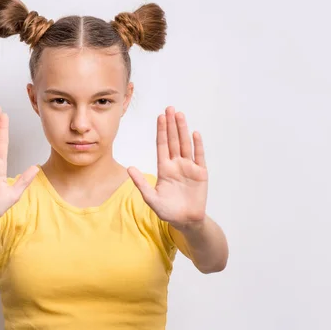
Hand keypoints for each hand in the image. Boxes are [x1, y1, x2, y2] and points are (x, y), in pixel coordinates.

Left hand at [128, 106, 208, 229]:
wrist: (185, 221)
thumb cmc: (168, 211)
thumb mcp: (151, 198)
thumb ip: (141, 183)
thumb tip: (129, 168)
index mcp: (164, 169)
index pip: (162, 145)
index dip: (161, 131)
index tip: (160, 117)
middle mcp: (176, 165)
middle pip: (173, 141)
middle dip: (171, 125)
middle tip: (170, 108)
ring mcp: (189, 168)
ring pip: (185, 144)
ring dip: (183, 130)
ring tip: (180, 115)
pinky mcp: (200, 173)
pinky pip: (199, 156)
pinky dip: (197, 145)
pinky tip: (195, 134)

══════════════════════════════

▸ **Problem requirements**: For every entry above, write it out exactly and remove any image.

▸ **Output**:
Hand keypoints for each hand in the image. Boxes are [x1, y1, x2, y2] and points are (x, y), in pixel coordinates.

Left hand at [128, 106, 208, 229]:
wrist: (185, 221)
thumb cmc: (168, 211)
thumb mcp: (151, 198)
thumb ip: (141, 183)
thumb tip: (129, 168)
index mcp: (164, 169)
index pip: (162, 145)
index dip: (161, 131)
index tip: (160, 117)
middle mcp: (176, 165)
middle pip: (173, 141)
middle dip: (171, 125)
middle tip: (170, 108)
ring mcp: (189, 168)
ring pip: (185, 144)
ring dip: (183, 130)
ring tip: (180, 115)
pinky mcp: (200, 173)
pinky pip: (199, 156)
pinky dip: (197, 145)
pinky tip: (195, 134)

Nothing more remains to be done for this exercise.